The short answer to that question is "yes." The longer answer is “yes, but Mr. Obama’s relative unpopularity is not the only rock dragging down Democratic chances of holding their Senate majority."

First, the predictions: Right now, the consensus among big-time forecasters is that odds are good the Senate will swing the GOP’s way. The New York Times “Upshot” calculates that Republicans have a 68 percent chance of capturing the Senate. The Washington Post “Election Lab” puts that figure at 58 percent. University of Virginia professor Larry Sabato’s “Crystal Ball” rates the most likely Senate outcome a Republican gain of six or seven seats, giving them a small majority.

Recommended: Election 2014: the most competitive Senate races

That doesn’t mean it’s a sure thing that Sen. Mitch McConnell (R) of Kentucky will fulfill his dream of becoming majority leader. These forecast numbers leave lots of room for the GOP to fall short, which might ignite a poisonous round of intramural recriminations. But that’s a story for another day.

Obama’s sagging numbers are one big reason things stand as they do, electorally speaking. As Scott Clement of The Washington Post “Fix” political blog noted Tuesday, the president is in essence on the ballot, even if his name isn’t. Political science research shows an increasingly tight relationship between presidential job approval and votes cast for Senate candidates.

In 2012, 90 percent of voters who cast a ballot for a Democratic Senate candidate approved of Obama, according to research carried out by Emory University political scientist Alan Abramowitz. Eighty-two percent who voted for Republican candidates disapproved of the president’s job performance. That’s a partisan consistency that has been steadily on the rise since 1972.

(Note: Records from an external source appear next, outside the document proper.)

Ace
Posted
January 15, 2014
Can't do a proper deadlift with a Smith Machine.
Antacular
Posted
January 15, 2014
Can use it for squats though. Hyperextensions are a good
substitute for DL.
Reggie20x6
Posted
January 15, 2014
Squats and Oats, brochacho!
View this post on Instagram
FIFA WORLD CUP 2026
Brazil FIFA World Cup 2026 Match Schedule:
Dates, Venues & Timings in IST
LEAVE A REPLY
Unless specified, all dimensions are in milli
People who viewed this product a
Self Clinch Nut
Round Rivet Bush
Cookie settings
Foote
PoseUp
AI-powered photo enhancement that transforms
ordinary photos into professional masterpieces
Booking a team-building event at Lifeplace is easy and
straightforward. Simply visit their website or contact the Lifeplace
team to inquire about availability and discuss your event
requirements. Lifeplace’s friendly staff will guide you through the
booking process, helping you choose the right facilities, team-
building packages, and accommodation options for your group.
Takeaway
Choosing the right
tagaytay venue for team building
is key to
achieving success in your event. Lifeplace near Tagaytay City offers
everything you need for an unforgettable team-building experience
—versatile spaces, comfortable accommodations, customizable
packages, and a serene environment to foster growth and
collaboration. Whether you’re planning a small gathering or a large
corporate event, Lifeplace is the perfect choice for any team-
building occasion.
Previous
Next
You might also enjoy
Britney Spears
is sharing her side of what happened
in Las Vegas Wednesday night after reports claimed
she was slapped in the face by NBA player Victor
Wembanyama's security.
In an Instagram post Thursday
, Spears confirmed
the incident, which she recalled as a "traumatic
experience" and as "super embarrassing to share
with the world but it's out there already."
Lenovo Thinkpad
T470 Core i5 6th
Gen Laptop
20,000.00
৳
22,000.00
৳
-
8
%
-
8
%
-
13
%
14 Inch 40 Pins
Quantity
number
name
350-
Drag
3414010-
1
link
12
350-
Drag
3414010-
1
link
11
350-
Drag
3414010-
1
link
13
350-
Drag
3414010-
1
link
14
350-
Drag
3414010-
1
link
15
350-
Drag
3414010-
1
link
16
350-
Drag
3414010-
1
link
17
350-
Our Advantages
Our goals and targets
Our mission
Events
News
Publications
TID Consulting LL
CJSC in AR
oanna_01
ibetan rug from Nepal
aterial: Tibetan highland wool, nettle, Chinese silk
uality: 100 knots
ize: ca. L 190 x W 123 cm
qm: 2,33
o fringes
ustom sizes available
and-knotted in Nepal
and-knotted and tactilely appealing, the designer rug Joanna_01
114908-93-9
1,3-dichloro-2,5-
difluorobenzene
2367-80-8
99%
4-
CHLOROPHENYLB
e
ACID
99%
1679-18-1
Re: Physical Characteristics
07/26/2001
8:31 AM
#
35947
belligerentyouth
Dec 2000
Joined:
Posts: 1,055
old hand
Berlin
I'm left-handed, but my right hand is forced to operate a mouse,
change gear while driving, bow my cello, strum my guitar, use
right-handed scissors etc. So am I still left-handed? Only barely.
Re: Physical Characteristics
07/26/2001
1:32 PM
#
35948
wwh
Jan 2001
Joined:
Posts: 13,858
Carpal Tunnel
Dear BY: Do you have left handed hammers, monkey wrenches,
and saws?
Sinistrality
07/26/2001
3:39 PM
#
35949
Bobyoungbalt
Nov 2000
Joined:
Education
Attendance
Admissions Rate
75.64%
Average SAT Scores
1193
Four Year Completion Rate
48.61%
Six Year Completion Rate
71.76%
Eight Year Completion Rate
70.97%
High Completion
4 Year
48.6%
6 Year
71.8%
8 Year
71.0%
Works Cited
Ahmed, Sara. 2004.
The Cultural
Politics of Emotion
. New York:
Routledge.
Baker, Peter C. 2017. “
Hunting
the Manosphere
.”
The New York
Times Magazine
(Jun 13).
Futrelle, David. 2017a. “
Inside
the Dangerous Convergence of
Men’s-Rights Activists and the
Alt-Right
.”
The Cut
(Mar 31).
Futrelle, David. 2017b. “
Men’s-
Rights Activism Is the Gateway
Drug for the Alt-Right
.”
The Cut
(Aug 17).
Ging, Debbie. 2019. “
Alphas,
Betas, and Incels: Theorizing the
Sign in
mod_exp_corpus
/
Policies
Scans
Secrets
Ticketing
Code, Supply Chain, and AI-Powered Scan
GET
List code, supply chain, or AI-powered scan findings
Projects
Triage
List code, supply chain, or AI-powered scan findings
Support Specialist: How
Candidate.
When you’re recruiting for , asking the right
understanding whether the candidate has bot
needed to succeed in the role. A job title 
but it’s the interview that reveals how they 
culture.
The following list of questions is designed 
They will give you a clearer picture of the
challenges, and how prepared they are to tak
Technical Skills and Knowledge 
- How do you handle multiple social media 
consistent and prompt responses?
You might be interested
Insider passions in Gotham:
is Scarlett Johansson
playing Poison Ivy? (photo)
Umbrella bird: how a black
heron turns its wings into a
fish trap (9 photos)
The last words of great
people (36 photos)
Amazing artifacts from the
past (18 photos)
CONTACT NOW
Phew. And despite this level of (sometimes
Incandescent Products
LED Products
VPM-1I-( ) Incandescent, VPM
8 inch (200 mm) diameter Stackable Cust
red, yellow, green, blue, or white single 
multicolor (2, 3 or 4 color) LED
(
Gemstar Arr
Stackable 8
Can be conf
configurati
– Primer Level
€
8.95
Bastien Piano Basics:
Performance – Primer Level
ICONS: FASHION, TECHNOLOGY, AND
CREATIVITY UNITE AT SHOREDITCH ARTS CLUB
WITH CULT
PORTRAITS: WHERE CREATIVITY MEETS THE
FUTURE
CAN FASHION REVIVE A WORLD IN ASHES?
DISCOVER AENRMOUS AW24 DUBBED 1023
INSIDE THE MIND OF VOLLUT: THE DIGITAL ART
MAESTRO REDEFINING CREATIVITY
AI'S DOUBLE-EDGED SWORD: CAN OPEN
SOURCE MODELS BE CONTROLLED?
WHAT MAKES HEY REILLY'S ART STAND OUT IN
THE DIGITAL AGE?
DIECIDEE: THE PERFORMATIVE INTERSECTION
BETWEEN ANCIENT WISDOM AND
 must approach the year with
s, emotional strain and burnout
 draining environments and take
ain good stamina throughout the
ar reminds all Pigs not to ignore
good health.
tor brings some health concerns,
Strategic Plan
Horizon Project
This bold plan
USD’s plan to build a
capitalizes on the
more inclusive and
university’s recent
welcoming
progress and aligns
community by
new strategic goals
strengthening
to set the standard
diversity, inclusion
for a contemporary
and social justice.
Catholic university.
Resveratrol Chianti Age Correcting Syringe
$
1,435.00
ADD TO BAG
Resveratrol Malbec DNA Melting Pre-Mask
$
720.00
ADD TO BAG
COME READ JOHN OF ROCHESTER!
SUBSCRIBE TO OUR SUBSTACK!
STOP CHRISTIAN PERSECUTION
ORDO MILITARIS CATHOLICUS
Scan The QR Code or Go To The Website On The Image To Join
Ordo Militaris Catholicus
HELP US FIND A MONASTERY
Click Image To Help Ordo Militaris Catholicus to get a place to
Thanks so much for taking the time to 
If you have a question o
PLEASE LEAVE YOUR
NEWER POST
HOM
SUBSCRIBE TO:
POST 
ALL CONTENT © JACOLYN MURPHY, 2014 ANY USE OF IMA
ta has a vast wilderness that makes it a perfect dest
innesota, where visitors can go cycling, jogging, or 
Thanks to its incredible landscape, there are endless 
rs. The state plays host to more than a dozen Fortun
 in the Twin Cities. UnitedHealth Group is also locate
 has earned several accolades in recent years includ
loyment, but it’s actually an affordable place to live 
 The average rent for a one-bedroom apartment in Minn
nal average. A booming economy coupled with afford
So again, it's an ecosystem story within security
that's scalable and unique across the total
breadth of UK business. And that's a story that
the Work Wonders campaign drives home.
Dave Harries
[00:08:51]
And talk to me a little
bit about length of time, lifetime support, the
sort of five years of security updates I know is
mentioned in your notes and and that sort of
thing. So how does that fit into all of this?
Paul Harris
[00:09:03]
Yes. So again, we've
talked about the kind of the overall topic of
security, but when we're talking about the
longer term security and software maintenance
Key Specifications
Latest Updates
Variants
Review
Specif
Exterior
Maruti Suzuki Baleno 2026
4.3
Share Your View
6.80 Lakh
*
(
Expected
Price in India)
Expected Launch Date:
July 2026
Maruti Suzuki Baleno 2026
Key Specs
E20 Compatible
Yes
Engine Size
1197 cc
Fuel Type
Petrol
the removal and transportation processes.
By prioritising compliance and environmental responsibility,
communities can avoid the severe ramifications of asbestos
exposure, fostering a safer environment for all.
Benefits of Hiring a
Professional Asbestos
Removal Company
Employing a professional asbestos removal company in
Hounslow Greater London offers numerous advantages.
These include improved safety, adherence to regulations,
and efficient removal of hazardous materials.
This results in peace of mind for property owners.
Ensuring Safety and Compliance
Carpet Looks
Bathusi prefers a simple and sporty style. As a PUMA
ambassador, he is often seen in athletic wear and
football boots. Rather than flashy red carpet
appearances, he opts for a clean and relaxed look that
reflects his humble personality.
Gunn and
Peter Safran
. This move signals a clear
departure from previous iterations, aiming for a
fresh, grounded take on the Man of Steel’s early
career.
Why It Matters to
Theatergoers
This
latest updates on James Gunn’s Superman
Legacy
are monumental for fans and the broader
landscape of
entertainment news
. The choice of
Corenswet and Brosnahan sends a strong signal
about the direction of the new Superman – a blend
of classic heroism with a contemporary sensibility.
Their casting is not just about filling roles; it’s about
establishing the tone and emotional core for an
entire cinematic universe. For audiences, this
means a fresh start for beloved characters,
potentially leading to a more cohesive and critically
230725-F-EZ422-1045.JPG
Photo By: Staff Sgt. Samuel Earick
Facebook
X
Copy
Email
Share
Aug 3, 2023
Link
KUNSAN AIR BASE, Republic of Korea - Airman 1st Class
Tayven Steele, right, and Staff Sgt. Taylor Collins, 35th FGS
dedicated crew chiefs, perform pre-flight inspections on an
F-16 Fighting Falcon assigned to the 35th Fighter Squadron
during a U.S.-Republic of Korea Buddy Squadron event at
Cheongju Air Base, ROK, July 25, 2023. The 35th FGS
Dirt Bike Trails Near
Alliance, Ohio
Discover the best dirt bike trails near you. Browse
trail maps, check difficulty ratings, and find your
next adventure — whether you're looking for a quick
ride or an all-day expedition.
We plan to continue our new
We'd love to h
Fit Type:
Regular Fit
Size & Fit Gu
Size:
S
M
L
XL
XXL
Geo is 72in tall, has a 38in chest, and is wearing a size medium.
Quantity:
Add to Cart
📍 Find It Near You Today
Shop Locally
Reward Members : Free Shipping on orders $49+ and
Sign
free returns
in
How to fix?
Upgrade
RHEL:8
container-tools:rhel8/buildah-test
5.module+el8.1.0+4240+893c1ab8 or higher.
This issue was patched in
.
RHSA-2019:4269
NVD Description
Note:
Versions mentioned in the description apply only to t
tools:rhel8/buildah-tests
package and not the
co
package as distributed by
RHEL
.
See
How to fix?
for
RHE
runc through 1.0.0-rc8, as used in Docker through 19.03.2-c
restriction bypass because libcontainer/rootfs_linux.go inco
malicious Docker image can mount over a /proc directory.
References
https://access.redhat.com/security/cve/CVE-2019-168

Furthermore, in some of the tossup states key to the Senate's control, Obama’s more unpopular than his national average. In North Carolina, where Democratic incumbent Sen. Kay Hagan is fighting state Rep. Thom Tillis, the president’s approval is two points lower than the average – 41 percent – that Gallup uses in a handy state breakdown.

In Louisiana, where Democratic incumbent Sen. Mary Landrieu is similarly trying to turn back a challenge from US Rep. Bill Cassidy (R), Obama’s approval rating is 40 percent. In Arkansas, where it’s incumbent Sen. Mark Pryor (D) versus Rep. Tom Cotton (R), Obama’s approval is a dismal 33 percent.

Other factors are weighing on Democratic chances, of course. Historically, the president’s party tends to lose seats in midterms, though that effect is less pronounced for the Senate than it is for the House.

Also, the Democratic Party is playing defense this cycle, defending more incumbents than is the GOP. A number of these Democrats are in red or purple states and won office in 2008 in the wave of Obama’s first-term election.

Finally, there’s a trend that RealClearPolitics senior elections analyst Sean Trende calls “ideological drift.” A number of states where Democrats may well lose seats this cycle – notably West Virginia, South Dakota, Montana, Louisiana, and Arkansas – have become substantially more Republican in recent years.

“[I]t is also very important to keep in mind that there are demographic shifts that work against Democrats, and that they play a very substantial role in the party’s precarious position this cycle,” writes Mr. Trende.